Some Florida driver’s license holders having problems at TSA checkpoints
Some Floridians said they are having problems with their valid driver’s licenses not scanning in the Transportation Security Administration lines at airports.
WFLX learned about the problem during a meetup in Royal Palm Beach.
Ron Friedman of Boca Raton told WFLX about a trip that was almost stopped before it started, when his valid license wouldn’t scan at the TSA security checkpoint before a flight to New York state.
"Initially it was frustrating," said Friedman.
When the license didn’t scan, Friedman said he was told by a TSA agent to get a printed boarding pass from his airline ticket counter.
According to Friedman, the boarding pass coupled with the license that wouldn’t scan allowed him to get through the security checkpoint.
He said the same thing happened on his return trip from New York state to Florida.
"These drivers license were newly issued to us," Friedman said. "So, I'm thinking maybe there's something wrong with the issue of it."
Turns out Friedman was not the only one having issues with his license.
It’s a problem statewide, including in Palm Beach County.

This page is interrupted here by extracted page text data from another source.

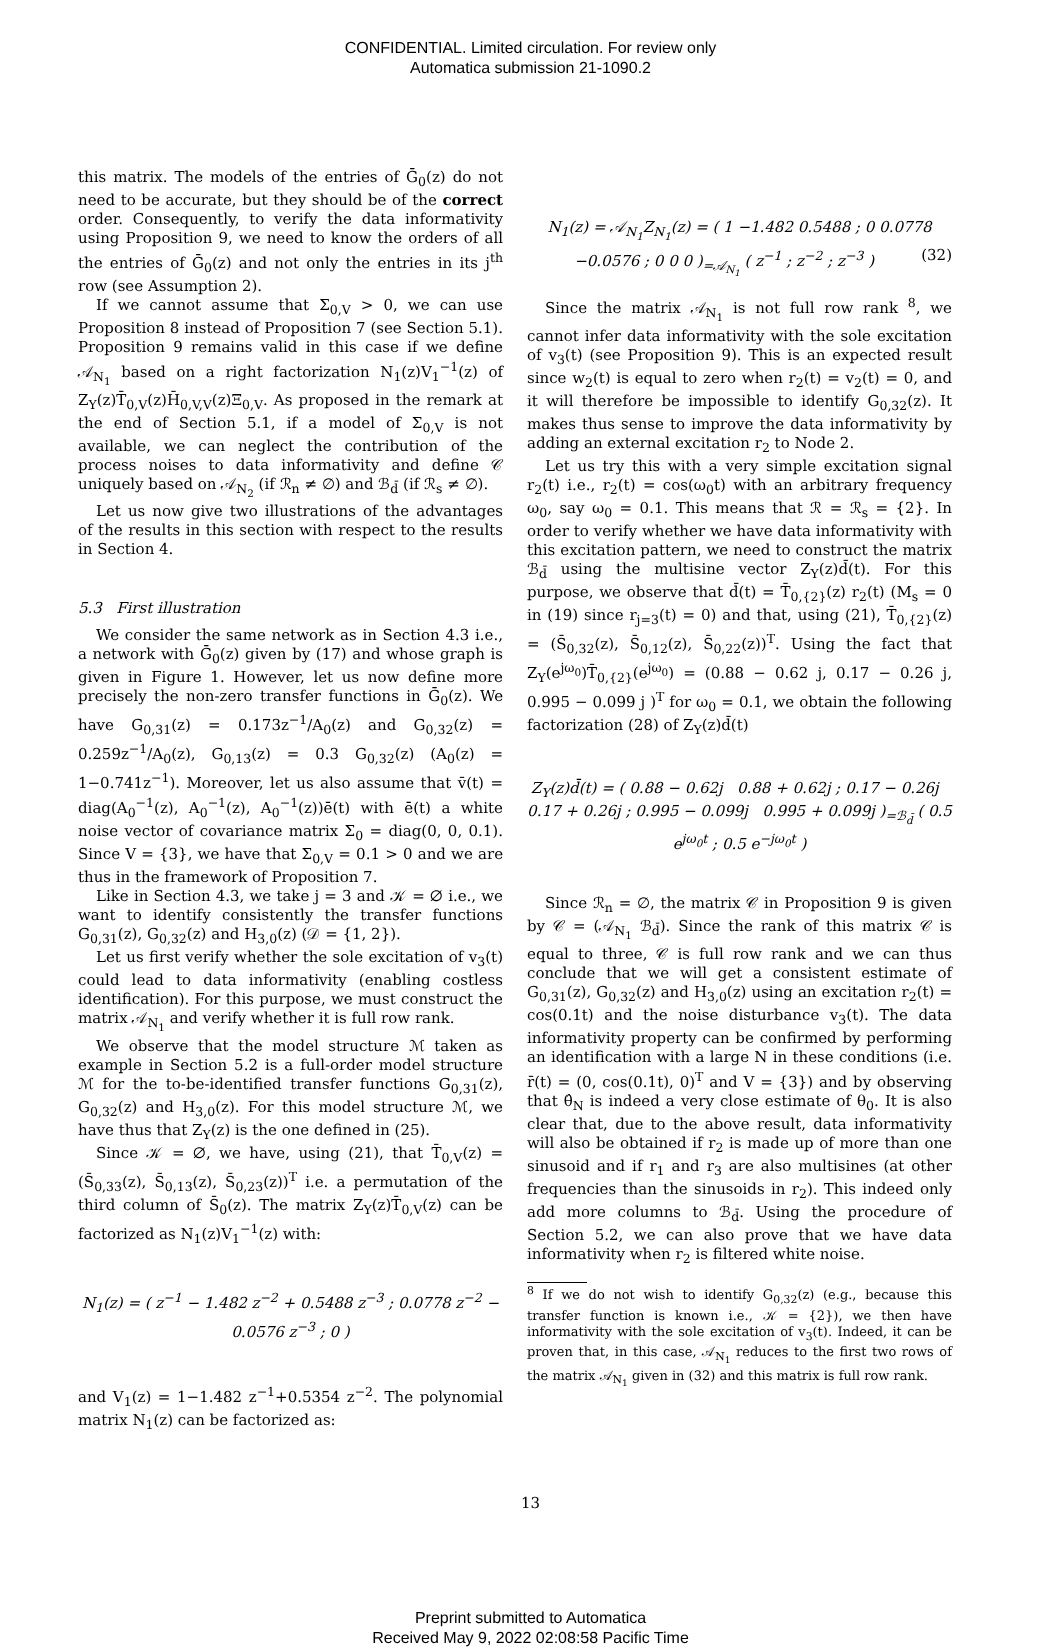CONFIDENTIAL. Limited circulation. For review only
Automatica submission 21-1090.2
this matrix. The models of the entries of Ḡ<sub>0</sub>(z) do not need to be accurate, but they should be of the correct order. Consequently, to verify the data informativity using Proposition 9, we need to know the orders of all the entries of Ḡ<sub>0</sub>(z) and not only the entries in its j<sup>th</sup> row (see Assumption 2).
If we cannot assume that Σ<sub>0,V</sub> > 0, we can use Proposition 8 instead of Proposition 7 (see Section 5.1). Proposition 9 remains valid in this case if we define 𝒜<sub>N<sub>1</sub></sub> based on a right factorization N<sub>1</sub>(z)V<sub>1</sub><sup>−1</sup>(z) of Z<sub>Υ</sub>(z)T̄<sub>0,V</sub>(z)H̄<sub>0,V,V</sub>(z)Ξ<sub>0,V</sub>. As proposed in the remark at the end of Section 5.1, if a model of Σ<sub>0,V</sub> is not available, we can neglect the contribution of the process noises to data informativity and define 𝒞 uniquely based on 𝒜<sub>N<sub>2</sub></sub> (if ℛ<sub>n</sub> ≠ ∅) and ℬ<sub>d̄</sub> (if ℛ<sub>s</sub> ≠ ∅).
Let us now give two illustrations of the advantages of the results in this section with respect to the results in Section 4.
5.3 First illustration
We consider the same network as in Section 4.3 i.e., a network with Ḡ<sub>0</sub>(z) given by (17) and whose graph is given in Figure 1. However, let us now define more precisely the non-zero transfer functions in Ḡ<sub>0</sub>(z). We have G<sub>0,31</sub>(z) = 0.173z<sup>−1</sup>/A<sub>0</sub>(z) and G<sub>0,32</sub>(z) = 0.259z<sup>−1</sup>/A<sub>0</sub>(z), G<sub>0,13</sub>(z) = 0.3 G<sub>0,32</sub>(z) (A<sub>0</sub>(z) = 1−0.741z<sup>−1</sup>). Moreover, let us also assume that v̄(t) = diag(A<sub>0</sub><sup>−1</sup>(z), A<sub>0</sub><sup>−1</sup>(z), A<sub>0</sub><sup>−1</sup>(z))ē(t) with ē(t) a white noise vector of covariance matrix Σ<sub>0</sub> = diag(0, 0, 0.1). Since V = {3}, we have that Σ<sub>0,V</sub> = 0.1 > 0 and we are thus in the framework of Proposition 7.
Like in Section 4.3, we take j = 3 and 𝒦 = ∅ i.e., we want to identify consistently the transfer functions G<sub>0,31</sub>(z), G<sub>0,32</sub>(z) and H<sub>3,0</sub>(z) (𝒟 = {1, 2}).
Let us first verify whether the sole excitation of v<sub>3</sub>(t) could lead to data informativity (enabling costless identification). For this purpose, we must construct the matrix 𝒜<sub>N<sub>1</sub></sub> and verify whether it is full row rank.
We observe that the model structure ℳ taken as example in Section 5.2 is a full-order model structure ℳ for the to-be-identified transfer functions G<sub>0,31</sub>(z), G<sub>0,32</sub>(z) and H<sub>3,0</sub>(z). For this model structure ℳ, we have thus that Z<sub>Υ</sub>(z) is the one defined in (25).
Since 𝒦 = ∅, we have, using (21), that T̄<sub>0,V</sub>(z) = (S̄<sub>0,33</sub>(z), S̄<sub>0,13</sub>(z), S̄<sub>0,23</sub>(z))<sup>T</sup> i.e. a permutation of the third column of S̄<sub>0</sub>(z). The matrix Z<sub>Υ</sub>(z)T̄<sub>0,V</sub>(z) can be factorized as N<sub>1</sub>(z)V<sub>1</sub><sup>−1</sup>(z) with:
N<sub>1</sub>(z) = ( z<sup>−1</sup> − 1.482 z<sup>−2</sup> + 0.5488 z<sup>−3</sup> ; 0.0778 z<sup>−2</sup> − 0.0576 z<sup>−3</sup> ; 0 )
and V<sub>1</sub>(z) = 1−1.482 z<sup>−1</sup>+0.5354 z<sup>−2</sup>. The polynomial matrix N<sub>1</sub>(z) can be factorized as:
N<sub>1</sub>(z) = 𝒜<sub>N<sub>1</sub></sub>Z<sub>N<sub>1</sub></sub>(z) = ( 1 −1.482 0.5488 ; 0 0.0778 −0.0576 ; 0 0 0 )<sub>=𝒜<sub>N<sub>1</sub></sub></sub> ( z<sup>−1</sup> ; z<sup>−2</sup> ; z<sup>−3</sup> ) (32)
Since the matrix 𝒜<sub>N<sub>1</sub></sub> is not full row rank <sup>8</sup>, we cannot infer data informativity with the sole excitation of v<sub>3</sub>(t) (see Proposition 9). This is an expected result since w<sub>2</sub>(t) is equal to zero when r<sub>2</sub>(t) = v<sub>2</sub>(t) = 0, and it will therefore be impossible to identify G<sub>0,32</sub>(z). It makes thus sense to improve the data informativity by adding an external excitation r<sub>2</sub> to Node 2.
Let us try this with a very simple excitation signal r<sub>2</sub>(t) i.e., r<sub>2</sub>(t) = cos(ω<sub>0</sub>t) with an arbitrary frequency ω<sub>0</sub>, say ω<sub>0</sub> = 0.1. This means that ℛ = ℛ<sub>s</sub> = {2}. In order to verify whether we have data informativity with this excitation pattern, we need to construct the matrix ℬ<sub>d̄</sub> using the multisine vector Z<sub>Υ</sub>(z)d̄(t). For this purpose, we observe that d̄(t) = T̄<sub>0,{2}</sub>(z) r<sub>2</sub>(t) (M<sub>s</sub> = 0 in (19) since r<sub>j=3</sub>(t) = 0) and that, using (21), T̄<sub>0,{2}</sub>(z) = (S̄<sub>0,32</sub>(z), S̄<sub>0,12</sub>(z), S̄<sub>0,22</sub>(z))<sup>T</sup>. Using the fact that Z<sub>Υ</sub>(e<sup>jω<sub>0</sub></sup>)T̄<sub>0,{2}</sub>(e<sup>jω<sub>0</sub></sup>) = (0.88 − 0.62 j, 0.17 − 0.26 j, 0.995 − 0.099 j )<sup>T</sup> for ω<sub>0</sub> = 0.1, we obtain the following factorization (28) of Z<sub>Υ</sub>(z)d̄(t)
Z<sub>Υ</sub>(z)d̄(t) = ( 0.88 − 0.62j 0.88 + 0.62j ; 0.17 − 0.26j 0.17 + 0.26j ; 0.995 − 0.099j 0.995 + 0.099j )<sub>=ℬ<sub>d̄</sub></sub> ( 0.5 e<sup>jω<sub>0</sub>t</sup> ; 0.5 e<sup>−jω<sub>0</sub>t</sup> )
Since ℛ<sub>n</sub> = ∅, the matrix 𝒞 in Proposition 9 is given by 𝒞 = (𝒜<sub>N<sub>1</sub></sub> ℬ<sub>d̄</sub>). Since the rank of this matrix 𝒞 is equal to three, 𝒞 is full row rank and we can thus conclude that we will get a consistent estimate of G<sub>0,31</sub>(z), G<sub>0,32</sub>(z) and H<sub>3,0</sub>(z) using an excitation r<sub>2</sub>(t) = cos(0.1t) and the noise disturbance v<sub>3</sub>(t). The data informativity property can be confirmed by performing an identification with a large N in these conditions (i.e. r̄(t) = (0, cos(0.1t), 0)<sup>T</sup> and V = {3}) and by observing that θ̂<sub>N</sub> is indeed a very close estimate of θ<sub>0</sub>. It is also clear that, due to the above result, data informativity will also be obtained if r<sub>2</sub> is made up of more than one sinusoid and if r<sub>1</sub> and r<sub>3</sub> are also multisines (at other frequencies than the sinusoids in r<sub>2</sub>). This indeed only add more columns to ℬ<sub>d̄</sub>. Using the procedure of Section 5.2, we can also prove that we have data informativity when r<sub>2</sub> is filtered white noise.
<sup>8</sup> If we do not wish to identify G<sub>0,32</sub>(z) (e.g., because this transfer function is known i.e., 𝒦 = {2}), we then have informativity with the sole excitation of v<sub>3</sub>(t). Indeed, it can be proven that, in this case, 𝒜<sub>N<sub>1</sub></sub> reduces to the first two rows of the matrix 𝒜<sub>N<sub>1</sub></sub> given in (32) and this matrix is full row rank.
13
Preprint submitted to Automatica
Received May 9, 2022 02:08:58 Pacific Time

Pinpointing the exact issue with the licenses hasn't been easy.
“We have no idea," Palm Beach County tax collector Anne Gannon said. "We just know once it started to happen the vendor was contacted and they developed a work around."
The license printing machines at local tax collectors offices are supplied by the Florida Department of Highway Safety and Motor Vehicles.
In an email response, a spokesperson told WFLX:
"Occasionally an individual will experience an issue with the bar code printed on the back of their driver's license; however, it is infrequent."
For now, handheld scanners will be given to each county tax collector’s office. They will be used to test the license barcode before it's issued to the customer. This becomes an extra step in already busy offices.
"What it really does is it adds transaction time, which really backs up our wait line," Gannon said.
Gannon and the Department of Highway Safety and Motor Vehicles didn't say how many license holders have been affected.
Licenses make up about 52% of tax collector office business, according to Gannon.
Friedman hopes his next trip, a cruise out of Miami, will go smoother.
"Very frustrated that I tried to elevate this by normal means," Friedman said. "So, I’m proud and happy that a TV station like WPTV is willing to take this on."
Friedman said he had to pay $15 for his license reprint.
A Florida Highway Safety and Motor Vehicles spokesperson said if Florida licenses do not scan they will be reprinted without being charged a new fee.